We have seen that the Jarn\'\i{}k's Algorithm \ref{jarnik} runs in $\Theta(m\log n)$ time.
Fredman and Tarjan have shown a~faster implementation in~\cite{ft:fibonacci}
using their Fibonacci heaps. In this section, we convey their results and we
show several interesting consequences.

The previous implementation of the algorithm used a binary heap to store all edges
separating the current tree~$T$ from the rest of the graph, i.e., edges of the cut~$\delta(T)$.
Instead of that, we will remember the vertices adjacent to~$T$ and for each such vertex~$v$ we
will maintain the lightest edge~$uv$ such that $u$~lies in~$T$. We will call these edges \df{active edges}
and keep them in a~Fibonacci heap, ordered by weight.

When we want to extend~$T$ by the lightest edge of~$\delta(T)$, it is sufficient to
find the lightest active edge~$uv$ and add this edge to~$T$ together with the new vertex~$v$.
Then we have to update the active edges as follows. The edge~$uv$ has just ceased to
be active. We scan all neighbors~$w$ of the vertex~$v$. When $w$~is in~$T$, no action
is needed. If $w$~is outside~$T$ and it was not adjacent to~$T$ (there is no active edge
remembered for it so far), we set the edge~$vw$ as active. Otherwise we check the existing
active edge for~$w$ and replace it by~$vw$ if the new edge is lighter.

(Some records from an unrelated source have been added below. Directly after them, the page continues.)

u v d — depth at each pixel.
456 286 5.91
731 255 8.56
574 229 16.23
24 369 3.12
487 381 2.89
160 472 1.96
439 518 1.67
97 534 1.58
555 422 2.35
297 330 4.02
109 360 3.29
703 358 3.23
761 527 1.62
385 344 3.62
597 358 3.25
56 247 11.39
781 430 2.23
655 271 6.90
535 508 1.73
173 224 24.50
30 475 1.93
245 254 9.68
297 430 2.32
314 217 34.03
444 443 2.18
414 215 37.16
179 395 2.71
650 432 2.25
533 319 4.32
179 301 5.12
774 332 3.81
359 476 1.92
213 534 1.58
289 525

The following algorithm shows how these operations translate to insertions, decreases
and deletions on the heap.

\algn{Active Edge Jarn\'\i{}k; Fredman and Tarjan \cite{ft:fibonacci}}\id{jarniktwo}%
\algo
\algin A~graph~$G$ with an edge comparison oracle.
\:$v_0\=$ an~arbitrary vertex of~$G$.
\:$T\=$ a tree containing just the vertex~$v_0$.
\:$H\=$ a~Fibonacci heap of active edges stored as pairs $(u,v)$ where $u\in T,v\not\in T$, ordered by the weights $w(uv)$, initially empty.
\:$A\=$ a~mapping of vertices outside~$T$ to their active edges in the heap; initially all elements undefined.
\:\<Insert> all edges incident with~$v_0$ to~$H$ and update~$A$ accordingly.
\:While $H$ is not empty:
\::$(u,v)\=\<DeleteMin>(H)$.
\::$T\=T+uv$.
\::For all edges $vw$ such that $w\not\in T$:
\:::If there exists an~active edge~$A(w)$:
\::::If $vw$ is lighter than~$A(w)$, \<Decrease> $A(w)$ to~$(v,w)$ in~$H$.
\:::If there is no such edge, then \<Insert> $(v,w)$ to~$H$ and set~$A(w)$.
\algout Minimum spanning tree~$T$.
\endalgo

\para
To analyze the time complexity of this algorithm, we will use the standard
theorem on~complexity of the Fibonacci heap:

\thmn{Fibonacci heaps} The~Fibonacci heap performs the following operations
with the indicated amortized time complexities:
\itemize\ibull
\:\<Insert> (insertion of a~new element) in $\O(1)$,
\:\<Decrease> (decreasing value of an~existing element) in $\O(1)$,
\:\<Merge> (merging of two heaps into one) in $\O(1)$,
\:\<DeleteMin> (deletion of the minimal element) in $\O(\log n)$,
\:\<Delete> (deletion of an~arbitrary element) in $\O(\log n)$,
\endlist
\>where $n$ is the number of elements present in the heap at the time of
the operation.

\proof
See Fredman and Tarjan \cite{ft:fibonacci} for both the description of the Fibonacci
heap and the proof of this theorem.
\qed

\thm
Algorithm~\ref{jarniktwo} with the Fibonacci heap finds the MST of the input graph in time~$\O(m+n\log n)$.

\proof
The algorithm always stops, because every edge enters the heap~$H$ at most once.
As it selects exactly the same edges as the original Jarn\'\i{}k's algorithm,
it gives the correct answer.

The time complexity is $\O(m)$ plus the cost of the heap operations. The algorithm
performs at most one \<Insert> or \<Decrease> per edge and exactly one \<DeleteMin>
per vertex. There are at most $n$ elements in the heap at any given time,
thus by the previous theorem the operations take $\O(m+n\log n)$ time in total.
\qed

\cor
For graphs with edge density at least $\log n$, this algorithm runs in linear time.

\rem
We can consider using other kinds of heaps which have the property that inserts
and decreases are faster than deletes. Of course, the Fibonacci heaps are asymptotically
optimal (by the standard $\Omega(n\log n)$ lower bound on sorting by comparisons, see
for example \cite{clrs}), so the other data structures can improve only
multiplicative constants or offer an~easier implementation.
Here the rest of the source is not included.